Who would have thought a mere 30 degree veer could change the wind from yellow to red? What is a red wind, even? My source for this lore is the wonderful Twitter feed of the art historian Anne Louise Avery. It was retweeted to a wider audience by the nature writer Robert Macfarlane.
The science fiction writer Ursula Le Guin, who sadly died in January, was tapping into the same tradition when she named her 1975 short story collection The Wind’s Twelve Quarters, which itself is a quote from an A.E. Housman poem that Ralph Vaughan Williams set to music. Phew. Music. We are back on topic, more or less. I did warn you that 12-point circles crop up all over the place.
Here’s some real research data, on harmony in the work of six composers, beautifully presented by Kelly Schroer in infographics based on the circle of fifths. Schroer, a user experience designer based in Chicago, is also a classically-trained pianist.
And finally, did you know that the notes on a tenor steel pan – the one which plays the melody – are usually arranged in a circle of fifths?
Tenor drum pattern, from 21stcenturysteelband.com
The Trinidadian steel pan pioneer Anthony Williams introduced this arrangement in 1953.
It is actually a bit surprising that this arrangement should work. Most musical instruments generate a fundamental tone plus a series of ‘partials’ with frequencies in exact or near-exact multiples of the fundamental. The note we call A (440Hz) would have partials at 880Hz, 1320Hz, 1760Hz and so on, which are known as harmonics.
Notes separated by a perfect fifth have frequencies in the ratio 3/2, and many of their harmonics therefore coincide. This is thought to be why, on most Western instruments, a perfect fifth sounds consonant.

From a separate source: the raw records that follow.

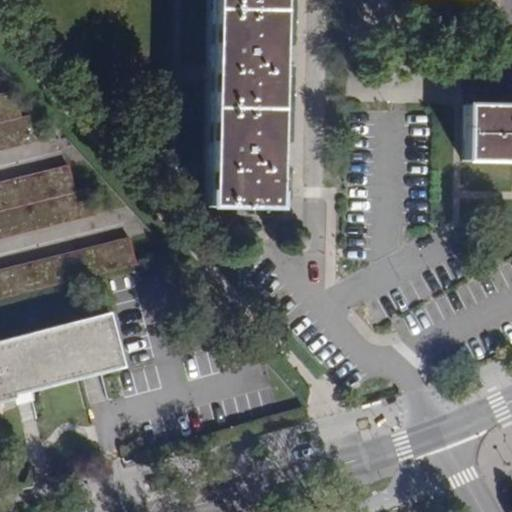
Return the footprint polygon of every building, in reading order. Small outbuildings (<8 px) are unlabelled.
[(206,0),(202,205),(269,206),(273,0),(206,0)] [(18,89),(0,93),(0,150),(45,140),(38,112),(25,116),(18,89)] [(511,104),(461,103),(459,161),(511,162),(511,104)] [(39,147),(42,158),(64,150),(60,140),(39,147)] [(67,165),(0,181),(0,239),(94,215),(87,188),(74,191),(67,165)] [(0,269),(0,298),(136,265),(129,237),(0,269)] [(120,368),(105,312),(0,340),(0,400),(11,398),(11,395),(30,390),(120,368)] [(11,398),(0,400),(0,430),(37,420),(30,390),(11,395),(11,398)]
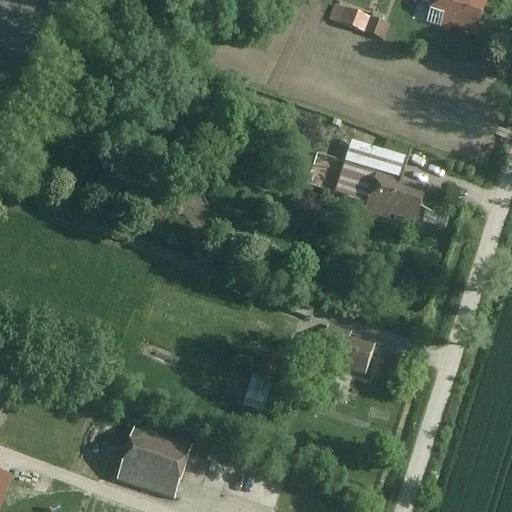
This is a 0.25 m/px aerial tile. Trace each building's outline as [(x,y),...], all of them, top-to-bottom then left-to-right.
[(470,0),(429,0),(420,25),(472,42),(485,8),(470,4),(470,0)] [(391,21),(349,5),(342,23),(384,40),(391,21)] [(408,162),(412,150),(396,145),(392,157),(408,162)] [(423,191),(372,175),(360,213),(411,229),(423,191)] [(376,352),(322,336),(310,373),(364,390),(376,352)] [(263,414),(278,361),(257,355),(242,408),(263,414)] [(185,454),(127,435),(112,481),(170,500),(185,454)] [(129,511),(91,500),(87,511),(129,511)]
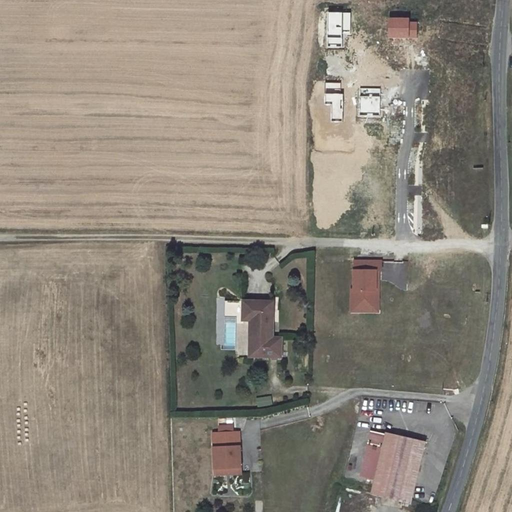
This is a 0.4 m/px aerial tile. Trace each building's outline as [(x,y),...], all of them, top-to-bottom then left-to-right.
[(343,47),(342,31),(349,31),(349,14),(328,14),(329,47),(343,47)] [(389,19),(389,37),(416,37),(416,23),(408,23),(408,18),(389,19)] [(436,18),(434,40),(483,46),(486,23),(436,18)] [(342,95),(340,95),(340,83),(325,83),(325,104),(331,104),(331,121),(342,121),(342,95)] [(380,89),(360,89),(360,115),(380,115),(380,89)] [(310,165),(310,214),(373,214),(372,164),(310,165)] [(382,271),(382,261),(355,261),(354,290),(354,308),(367,308),(367,305),(376,305),(376,270),(379,271),(382,271)] [(387,262),(388,285),(407,285),(407,262),(387,262)] [(354,308),(354,290),(352,290),(352,312),(379,312),(379,271),(376,270),(376,305),(367,305),(367,308),(354,308)] [(274,302),(243,301),(243,317),(251,318),(251,320),(250,357),(281,357),(282,338),(273,338),(274,302)] [(411,503),(426,442),(387,433),(386,434),(371,431),(366,453),(381,457),(376,479),(372,494),(411,503)] [(213,434),(214,448),(217,448),(217,456),(220,456),(220,468),(241,467),(239,432),(213,434)] [(217,448),(214,448),(216,475),(241,473),(241,467),(220,468),(220,456),(217,456),(217,448)] [(381,457),(366,453),(361,476),(376,479),(381,457)]
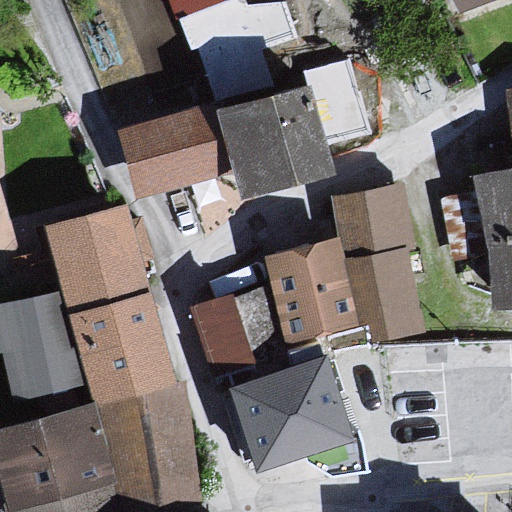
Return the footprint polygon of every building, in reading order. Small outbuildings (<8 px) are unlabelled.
[(241,0),(159,0),(186,76),(285,45),(276,4),(243,5),(241,0)] [(453,0),(458,12),(489,0),(453,0)] [(291,89),(193,116),(214,174),(224,201),(314,178),(291,89)] [(193,116),(106,138),(127,203),(214,174),(193,116)] [(511,171),(477,178),(479,191),(491,253),(501,309),(511,308),(511,171)] [(392,187),(323,202),(347,325),(356,327),(362,343),(412,339),(398,261),(405,262),(392,187)] [(479,191),(441,198),(452,260),(491,253),(479,191)] [(110,207),(27,232),(45,297),(51,314),(134,296),(110,207)] [(325,241),(250,257),(272,351),(347,325),(325,241)] [(208,360),(252,352),(238,277),(194,285),(208,360)] [(166,390),(134,296),(51,314),(84,409),(166,390)] [(0,430),(84,409),(51,314),(45,297),(0,307),(0,430)] [(310,352),(209,393),(248,480),(338,447),(310,352)] [(178,384),(166,390),(84,409),(107,511),(168,511),(194,505),(178,384)] [(0,430),(0,511),(107,511),(84,409),(0,430)]
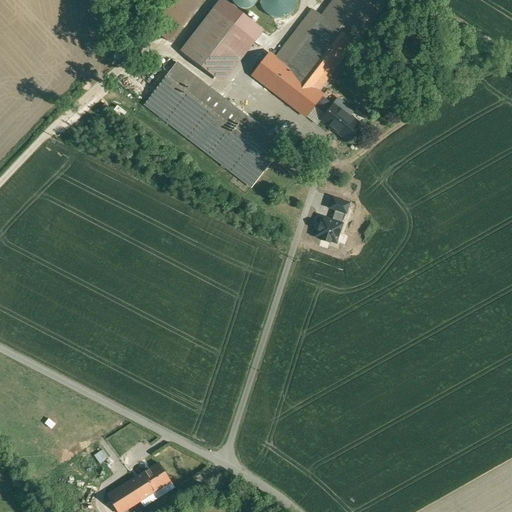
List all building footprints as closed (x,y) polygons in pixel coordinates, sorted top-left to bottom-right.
[(260,0),(261,1),(262,8),(267,13),(273,17),(280,18),(287,16),(293,11),(297,5),(296,0),(260,0)] [(248,37),(214,10),(182,51),(217,78),(248,37)] [(322,17),(284,65),(269,54),(253,75),(307,117),(315,106),(322,97),(323,95),(318,91),(356,43),(322,17)] [(173,19),(161,35),(171,42),(183,27),(173,19)] [(167,59),(165,70),(171,72),(173,60),(167,59)] [(284,145),(178,63),(156,91),(205,128),(194,142),(252,187),(284,145)] [(359,124),(350,116),(354,111),(348,106),(344,112),(334,104),(333,106),(322,97),(315,106),(326,115),(322,120),(347,140),(359,124)] [(105,103),(99,109),(102,113),(108,108),(105,103)] [(122,118),(126,112),(116,106),(112,111),(122,118)] [(287,160),(282,156),(278,161),(283,165),(287,160)] [(247,192),(250,187),(233,177),(230,182),(247,192)] [(94,455),(100,464),(107,459),(101,451),(94,455)] [(159,463),(129,482),(141,500),(145,506),(175,487),(159,463)] [(129,482),(107,496),(117,511),(122,511),(141,500),(129,482)]
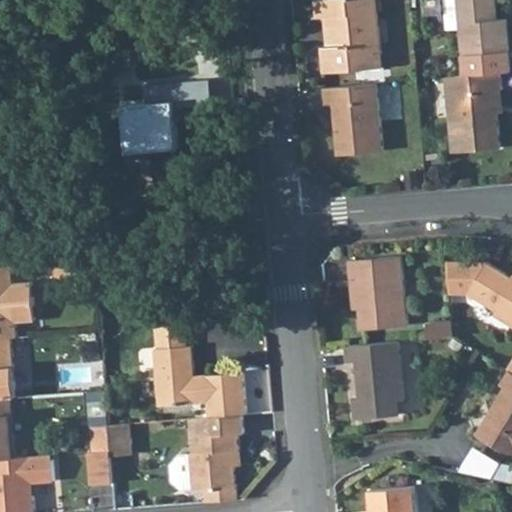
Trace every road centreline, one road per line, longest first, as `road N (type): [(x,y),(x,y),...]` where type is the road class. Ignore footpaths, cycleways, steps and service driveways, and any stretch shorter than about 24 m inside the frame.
road 1 (residential): [(306,509),(283,213)]
road 2 (residential): [(283,213),(511,204)]
road 3 (unclassified): [(283,213),(265,0)]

The physics of many percussion instruments is different. The partials of a bell or drum are generally not harmonics. On a steel pan, you would not expect fifths to work their usual harmony-creating magic. Why then does a circle-of-fifths design work so well?
Physicist and steel pan player Ulf Kronman has investigated this. Against expectations, steel pans do have harmonic partials. But these are not the natural vibration modes described by the standard physical theory. They result from a phenomenon known as non-linearity, which distorts the fundamental vibration and converts some of its energy into harmonics. The same thing happens – less pleasingly – in cheap, tinny loudspeakers. Non-linearity helps to explain why a steel band sounds so harmonious when performing music that was written for instruments like flutes, cellos and horns.
I hope this whirlwind tour of circle-of-fifths culture has aroused your curiosity. My next post will investigate the origins of the circle of fifths, and the acoustic and musical reasons for its usefulness. This iconic diagram was not simply handed down to us on a stone tablet. It was invented, probably at least twice. What are the secrets of its success?